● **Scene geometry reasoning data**
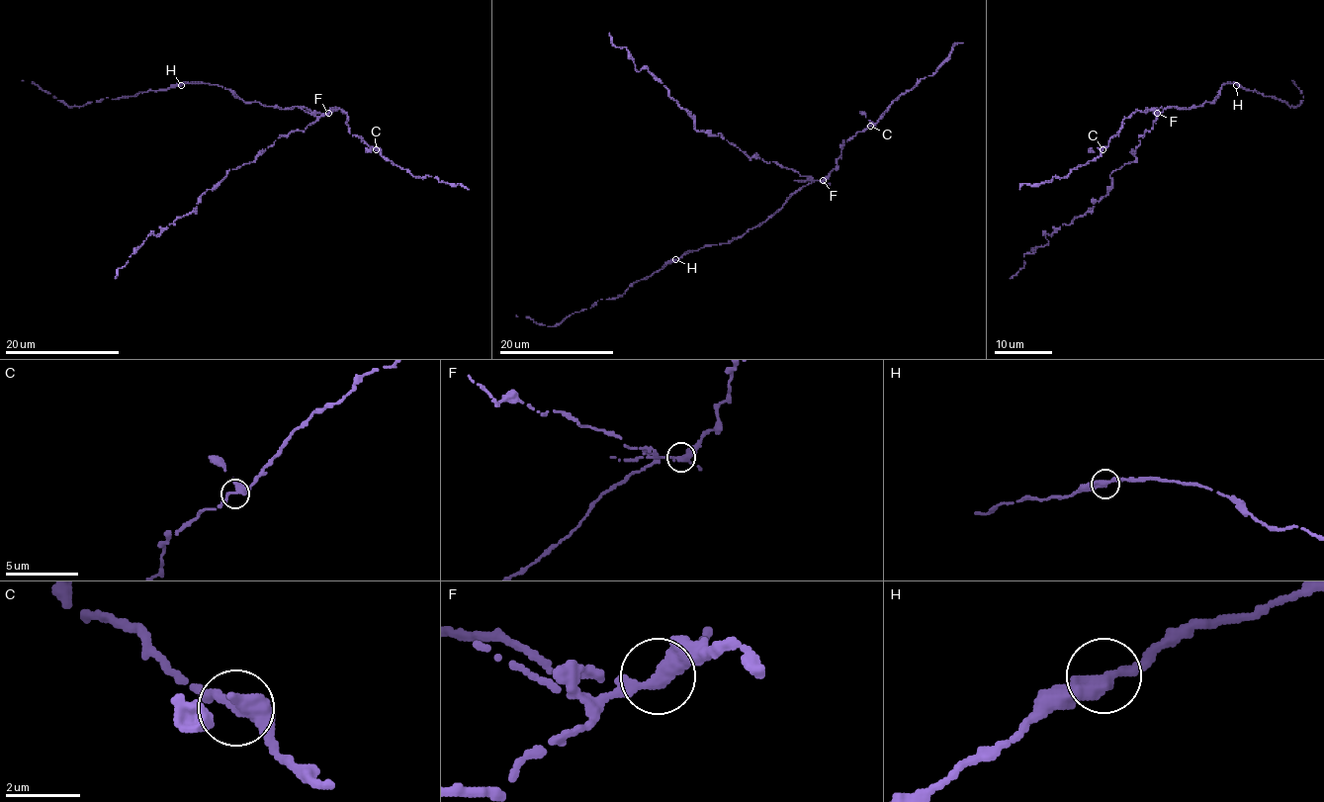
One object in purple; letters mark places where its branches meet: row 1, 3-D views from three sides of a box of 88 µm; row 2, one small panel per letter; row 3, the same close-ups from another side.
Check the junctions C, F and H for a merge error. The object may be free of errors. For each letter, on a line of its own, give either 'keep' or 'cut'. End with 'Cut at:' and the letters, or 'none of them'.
C: keep
F: cut
H: keep
Cut at: F

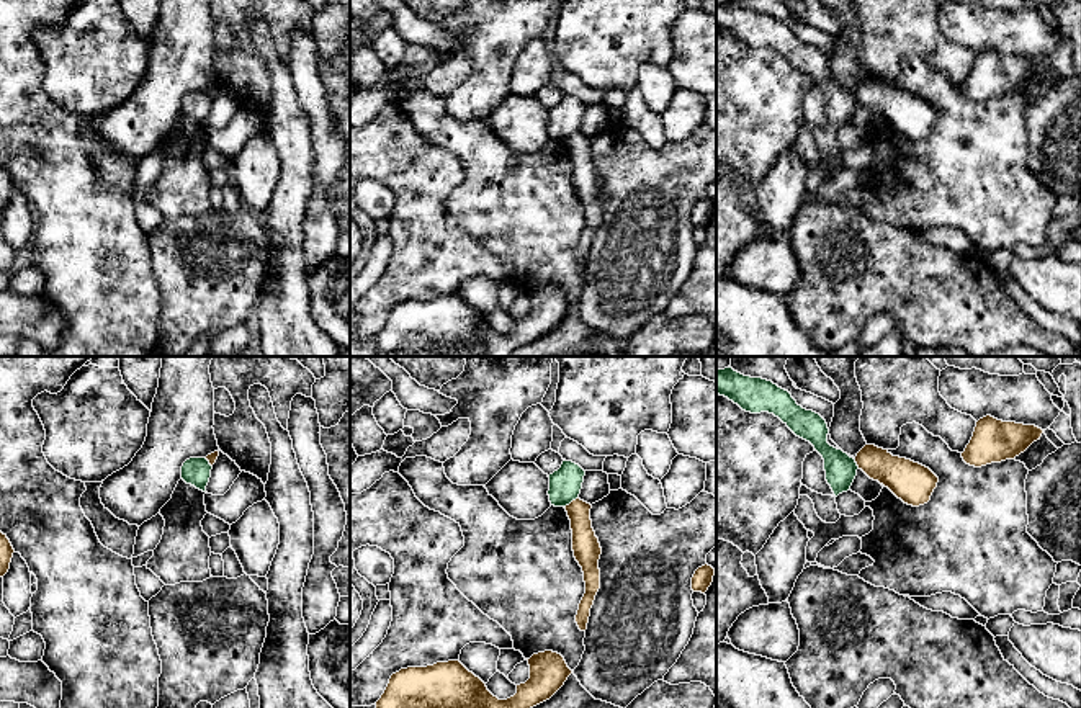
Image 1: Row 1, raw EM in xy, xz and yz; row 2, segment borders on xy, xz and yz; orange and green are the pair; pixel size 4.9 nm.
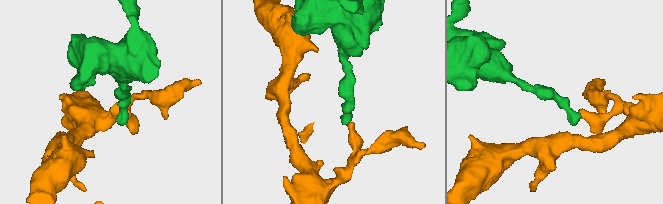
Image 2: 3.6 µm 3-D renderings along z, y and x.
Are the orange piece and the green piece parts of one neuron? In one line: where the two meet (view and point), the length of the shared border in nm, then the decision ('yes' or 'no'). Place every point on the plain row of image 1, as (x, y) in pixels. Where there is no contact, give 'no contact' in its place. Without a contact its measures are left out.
xz (573, 134) | 90 nm | no

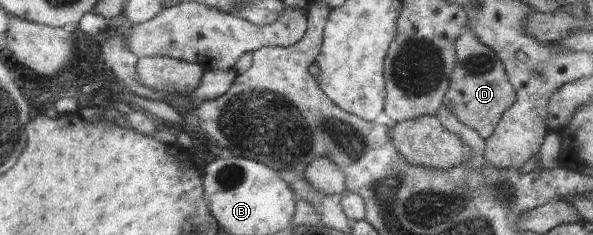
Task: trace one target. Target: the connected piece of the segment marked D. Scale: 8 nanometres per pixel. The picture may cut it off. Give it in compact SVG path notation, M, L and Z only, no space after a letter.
M471 30L459 37L460 40L455 40L456 62L450 73L444 104L460 122L474 129L486 141L494 132L501 116L514 104L517 94L494 50L480 42Z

● **Instructions to follow**
Could you transcribe exactly the entries above, but only the lines from the one with "Check the junctions" through the one with "Image 2: 3.6", and without pictures?

● **Exercise answer**
Check the junctions C, F and H for a merge error. The object may be free of errors. For each letter, on a line of its own, give either 'keep' or 'cut'. End with 'Cut at:' and the letters, or 'none of them'.
C: keep
F: cut
H: keep
Cut at: F

Image 1: Row 1, raw EM in xy, xz and yz; row 2, segment borders on xy, xz and yz; orange and green are the pair; pixel size 4.9 nm.
Image 2: 3.6 µm 3-D renderings along z, y and x.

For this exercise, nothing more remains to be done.